There are more than enough clients to go around that we can all play a role.

Jennifer Broxterman

Root added: “For what it’s worth, I think smart coaches and companies will begin to branch out from the CrossFit space. That’s what Alex (Parker) and I have done with Tactic (Functional Nutrition) and while we still get many of our clients from the CrossFit space, about 30 to 40 percent come from endurance and mountain sports now.
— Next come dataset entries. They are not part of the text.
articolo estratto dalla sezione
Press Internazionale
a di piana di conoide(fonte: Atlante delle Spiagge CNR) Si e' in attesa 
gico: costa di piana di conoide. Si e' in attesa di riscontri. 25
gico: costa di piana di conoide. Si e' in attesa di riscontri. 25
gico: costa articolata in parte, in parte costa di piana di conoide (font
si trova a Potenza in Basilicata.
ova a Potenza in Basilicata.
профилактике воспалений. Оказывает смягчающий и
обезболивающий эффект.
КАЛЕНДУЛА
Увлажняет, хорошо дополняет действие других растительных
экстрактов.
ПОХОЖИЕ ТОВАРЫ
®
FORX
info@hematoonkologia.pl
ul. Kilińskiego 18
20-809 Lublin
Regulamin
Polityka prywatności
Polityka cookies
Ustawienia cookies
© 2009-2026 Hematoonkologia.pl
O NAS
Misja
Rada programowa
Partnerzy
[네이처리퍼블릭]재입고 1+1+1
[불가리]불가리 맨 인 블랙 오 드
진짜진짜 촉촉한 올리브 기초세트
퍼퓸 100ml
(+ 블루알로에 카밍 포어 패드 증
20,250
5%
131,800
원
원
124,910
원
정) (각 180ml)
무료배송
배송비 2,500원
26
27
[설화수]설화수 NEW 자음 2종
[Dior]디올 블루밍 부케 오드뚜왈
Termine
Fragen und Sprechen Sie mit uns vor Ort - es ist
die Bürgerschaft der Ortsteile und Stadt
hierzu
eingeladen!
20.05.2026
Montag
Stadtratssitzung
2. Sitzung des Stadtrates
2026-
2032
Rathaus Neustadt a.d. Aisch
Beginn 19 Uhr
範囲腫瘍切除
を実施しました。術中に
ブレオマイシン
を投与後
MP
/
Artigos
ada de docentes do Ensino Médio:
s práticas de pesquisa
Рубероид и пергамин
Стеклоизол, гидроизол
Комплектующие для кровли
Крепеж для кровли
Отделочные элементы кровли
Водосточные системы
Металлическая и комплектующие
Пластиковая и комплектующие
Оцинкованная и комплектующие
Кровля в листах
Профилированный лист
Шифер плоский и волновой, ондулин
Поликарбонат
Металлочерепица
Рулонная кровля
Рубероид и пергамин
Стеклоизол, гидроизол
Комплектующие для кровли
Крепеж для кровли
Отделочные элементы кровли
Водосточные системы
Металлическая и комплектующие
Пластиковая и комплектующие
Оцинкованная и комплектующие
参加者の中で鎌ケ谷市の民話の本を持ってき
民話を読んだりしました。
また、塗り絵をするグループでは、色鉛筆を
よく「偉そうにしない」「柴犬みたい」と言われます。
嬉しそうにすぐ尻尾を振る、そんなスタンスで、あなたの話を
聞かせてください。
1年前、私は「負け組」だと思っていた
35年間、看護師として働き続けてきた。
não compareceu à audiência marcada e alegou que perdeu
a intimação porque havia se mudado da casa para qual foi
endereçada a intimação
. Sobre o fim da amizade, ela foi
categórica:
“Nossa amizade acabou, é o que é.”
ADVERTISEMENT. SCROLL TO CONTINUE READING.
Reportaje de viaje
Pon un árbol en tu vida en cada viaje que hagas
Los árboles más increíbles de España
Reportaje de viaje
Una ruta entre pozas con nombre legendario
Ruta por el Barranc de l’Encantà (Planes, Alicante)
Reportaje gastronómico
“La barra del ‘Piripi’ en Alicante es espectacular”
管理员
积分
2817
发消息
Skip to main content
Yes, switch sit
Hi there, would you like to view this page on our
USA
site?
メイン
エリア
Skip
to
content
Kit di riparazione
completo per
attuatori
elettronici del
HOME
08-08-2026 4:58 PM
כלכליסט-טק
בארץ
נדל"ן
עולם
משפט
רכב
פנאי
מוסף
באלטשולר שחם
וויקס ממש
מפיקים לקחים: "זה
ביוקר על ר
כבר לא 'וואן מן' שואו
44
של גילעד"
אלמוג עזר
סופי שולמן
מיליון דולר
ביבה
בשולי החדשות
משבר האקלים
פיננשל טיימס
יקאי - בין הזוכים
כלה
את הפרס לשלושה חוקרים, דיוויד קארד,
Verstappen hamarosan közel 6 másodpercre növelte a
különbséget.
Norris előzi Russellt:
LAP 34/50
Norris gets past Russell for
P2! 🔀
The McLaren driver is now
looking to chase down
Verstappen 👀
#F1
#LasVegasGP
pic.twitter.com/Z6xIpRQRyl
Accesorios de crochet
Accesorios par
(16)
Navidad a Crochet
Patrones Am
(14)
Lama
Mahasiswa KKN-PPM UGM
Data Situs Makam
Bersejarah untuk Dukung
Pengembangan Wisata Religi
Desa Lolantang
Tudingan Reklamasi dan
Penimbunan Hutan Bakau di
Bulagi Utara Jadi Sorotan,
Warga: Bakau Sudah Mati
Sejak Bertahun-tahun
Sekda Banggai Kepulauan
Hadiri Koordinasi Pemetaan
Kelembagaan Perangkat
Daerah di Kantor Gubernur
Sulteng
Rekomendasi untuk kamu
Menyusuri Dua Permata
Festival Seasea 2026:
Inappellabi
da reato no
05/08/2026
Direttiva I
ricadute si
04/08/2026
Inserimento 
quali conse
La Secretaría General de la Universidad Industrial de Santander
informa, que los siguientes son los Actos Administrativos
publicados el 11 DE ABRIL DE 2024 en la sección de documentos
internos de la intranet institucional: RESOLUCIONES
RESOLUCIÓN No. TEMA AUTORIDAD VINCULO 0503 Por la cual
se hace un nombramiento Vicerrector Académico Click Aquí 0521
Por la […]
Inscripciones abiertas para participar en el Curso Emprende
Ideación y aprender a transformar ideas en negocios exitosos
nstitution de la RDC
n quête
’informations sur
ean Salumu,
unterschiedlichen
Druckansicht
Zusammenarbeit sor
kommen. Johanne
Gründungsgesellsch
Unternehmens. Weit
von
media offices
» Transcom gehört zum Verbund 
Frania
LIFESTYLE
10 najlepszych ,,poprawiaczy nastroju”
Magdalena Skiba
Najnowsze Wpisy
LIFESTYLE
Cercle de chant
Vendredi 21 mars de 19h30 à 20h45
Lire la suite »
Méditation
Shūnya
It’s a way to hedge our bets because CrossFit (the organization) is and always has been a wild card.”

CrossFit Speaks

A spokesperson from CrossFit told the Morning Chalk Up that the Nutrition course was not created with the intention of creating a database to funnel potential clients either to a CrossFit Health coach or to local affiliates who offer nutrition coaching. 

“The course is designed for education, not data collection or marketing,” the spokesperson said, adding that they hope the course “will provide CrossFit coaches and affiliate owners another tool to educate their athletes on CrossFit’s Nutrition recommendations and be a resource that affiliates can leverage in their efforts to get people to eat better.”

About why CrossFit created the course, the spokesperson explained it was “because, according to coach survey results, nutrition education is something our community would like to see more of from CrossFit.”

They added: “We know there are some affiliates who have very strong nutritional programs that have been helping their athletes thrive and improve performance for years, and this is by no means a substitute for that nor promoted as such. We also know there are even more affiliates that don’t have such programs and could benefit from having a trusted place to either refer members or get more educated themselves so they can bring what they learn back to their community.”

What Should Affiliates do?

Aucoin suggests affiliates that offer various habit-based nutrition coaching, such as HSN Nutrition, should use the release of both Precision Care’s CrossFit Health Coaches and the CrossFit Nutrition Course to their advantage.

“The fact that CrossFit Headquarters is promoting habit-based coaching is now going to give you authority because you already offer this service inside your affiliate,” Aucoin wrote on her blog, adding that affiliate owners should use this as an opportunity to promote their nutrition programs now “more than ever.”

She added: “If I were a gym owner who didn’t offer nutrition and didn’t want to offer nutrition, I would be asking for a kickback if my members signed up for health coaching and nutrition coaching through CrossFit Precision Care.”